Mercure de France (p. 280-281).

CLXXIV

Les enfants sont ce qu’on les fait.


Consolante maxime, et quel avenir elle nous entr’ouvre ! C’est, sans aucun doute, l’intention de la nature que les petits des bourgeois soient des bourgeois. Quelquefois, pourtant, cela rate. Alors le malheureux boutiquier endure l’opprobre d’avoir un enfant poète. Le cas, heureusement, est trop rare pour être pris en considération. La nature, généralement, est obéie. Il y aura donc toujours des bourgeois.

Mais les fait-on, aujourd’hui, comme on les faisait il y a trente ans ? De la réponse à cette question tout dépend. Eh bien ! l’oserai-je dire ? Il me semble que le Bourgeois se gâte. Certes, il n’oublie pas les grands principes. On peut même affirmer qu’il adore, plus qu’autrefois, l’argent et qu’il écarte Dieu d’une main plus ferme. À ces égards, il ne mérite que la louange et même l’apothéose. Seulement la Bourgeoisie, comme tout ce qui est grand, doit s’allaiter de la tradition et il me semble qu’elle déraille, depuis quelque temps, vers les nouveautés.

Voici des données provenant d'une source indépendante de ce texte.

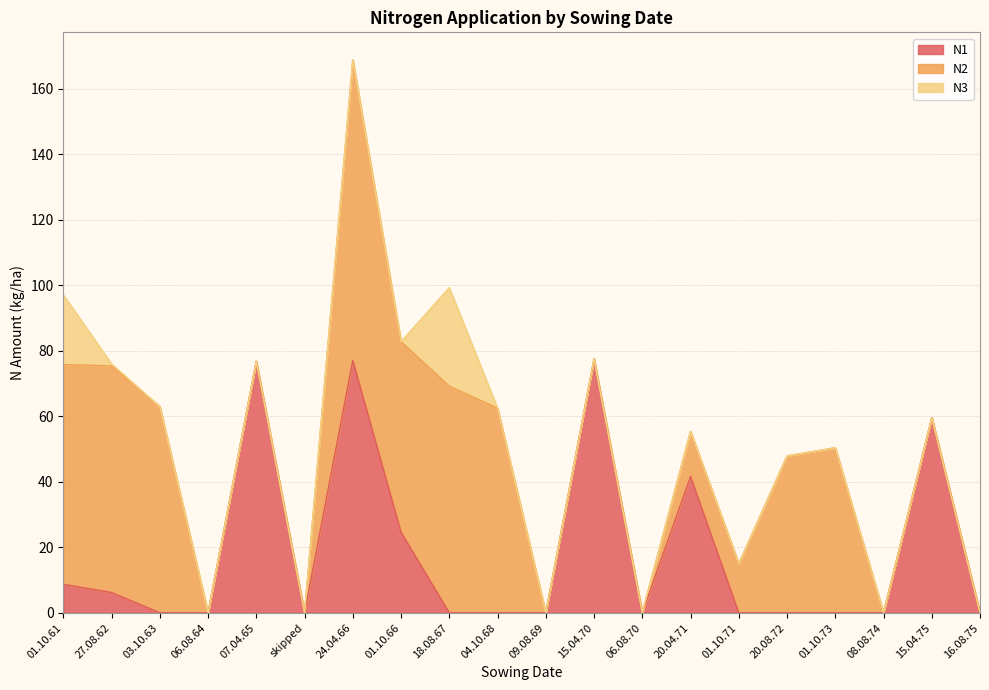

What is the sum of all N2 values?

608.1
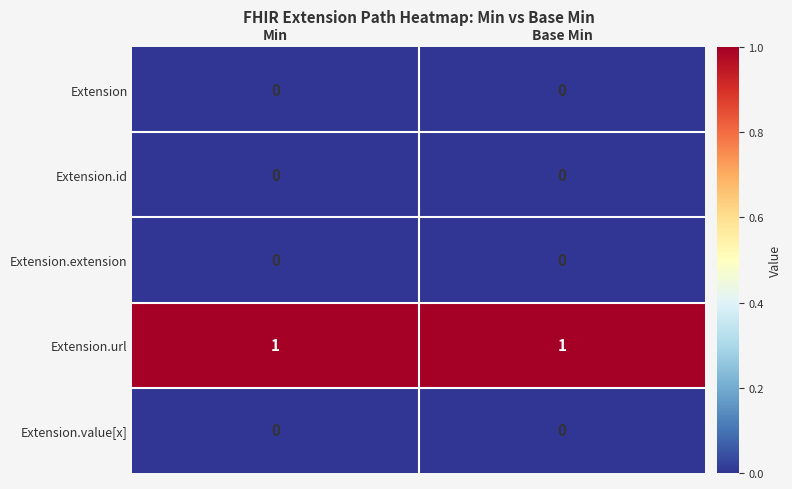

The value of Extension.id at Base Min is 0. True or false?

True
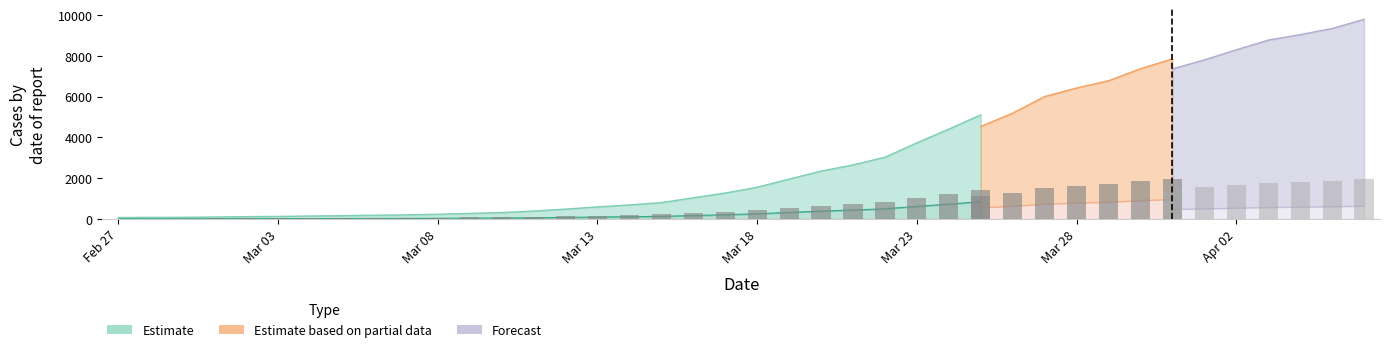

What is the difference between the values at 2020-03-18 and 2020-03-17?

158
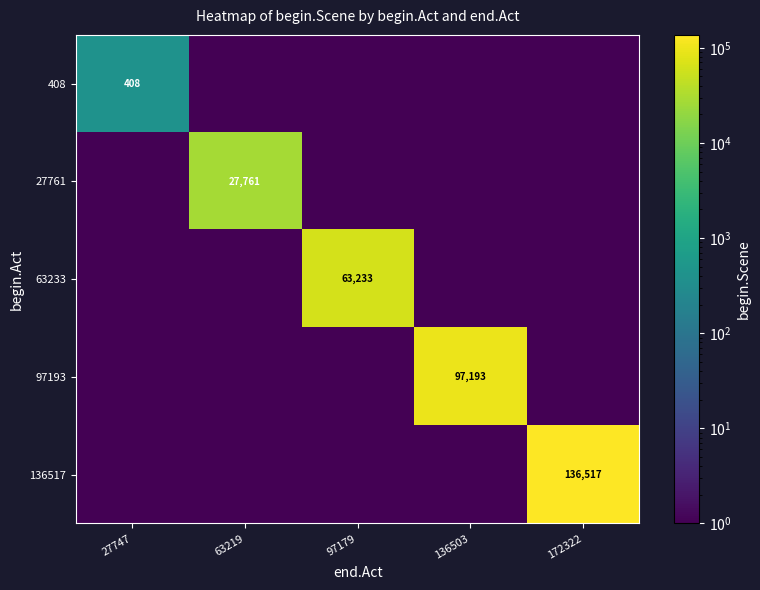

True or false: 97193 has a value of 52462 at 136503.

False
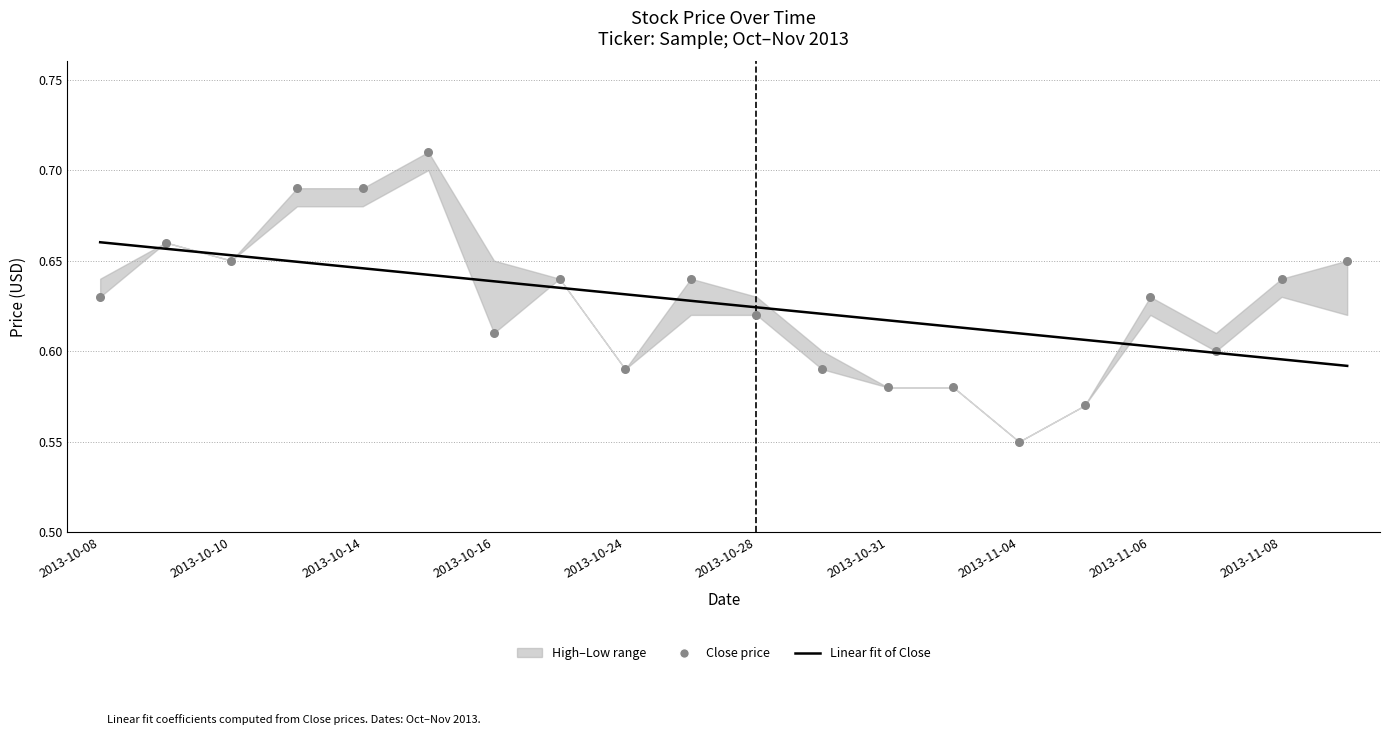

Which series has the largest Y range (max minus min)?

Close price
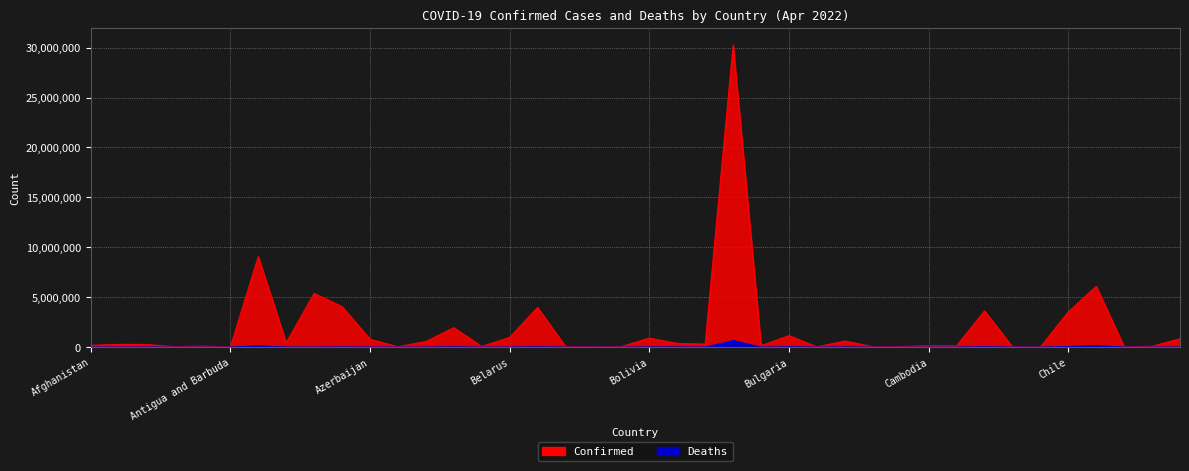

In Deaths, how many points are lower than both neighbors (excluding endpoints)?

14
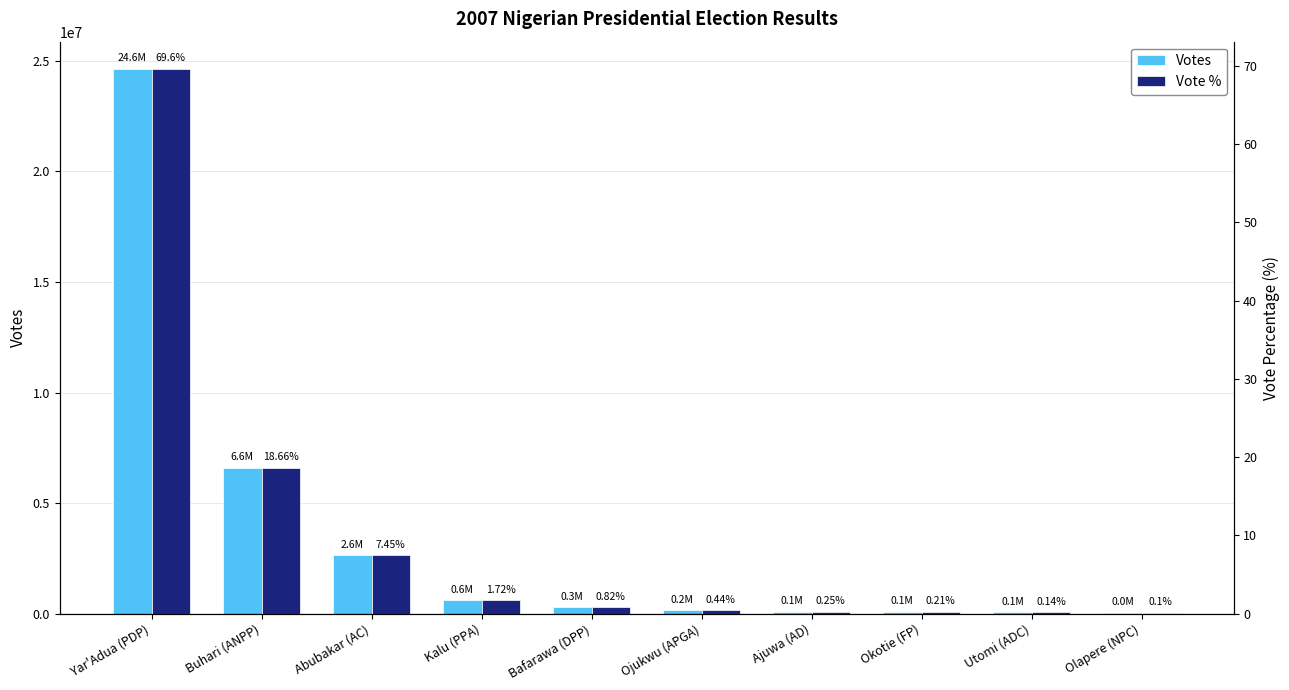

Reading left to right, list all the values displayed in this chart.

Votes: Yar'Adua (PDP)=24638063.0	Buhari (ANPP)=6605299.0	Abubakar (AC)=2637848.0	Kalu (PPA)=608803.0	Bafarawa (DPP)=289224.0	Ojukwu (APGA)=155947.0	Ajuwa (AD)=89241.0	Okotie (FP)=74049.0	Utomi (ADC)=50849.0	Olapere (NPC)=33771.0
Vote %: Yar'Adua (PDP)=69.6	Buhari (ANPP)=18.7	Abubakar (AC)=7.5	Kalu (PPA)=1.7	Bafarawa (DPP)=0.8	Ojukwu (APGA)=0.4	Ajuwa (AD)=0.2	Okotie (FP)=0.2	Utomi (ADC)=0.1	Olapere (NPC)=0.1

La bicyclette et l’automobile sont furieusement artistes, savez-vous ? et on ignore où cela s’arrêtera. Le courant est si impétueux qu’on peut craindre que, dans une ou deux générations, les fils des bourgeois ne soient tous des Albert Dürer, des Shakespeare ou des Beethoven et que la Bourgeoisie ne périsse étouffée par l’Art. Je signale patriotiquement le danger.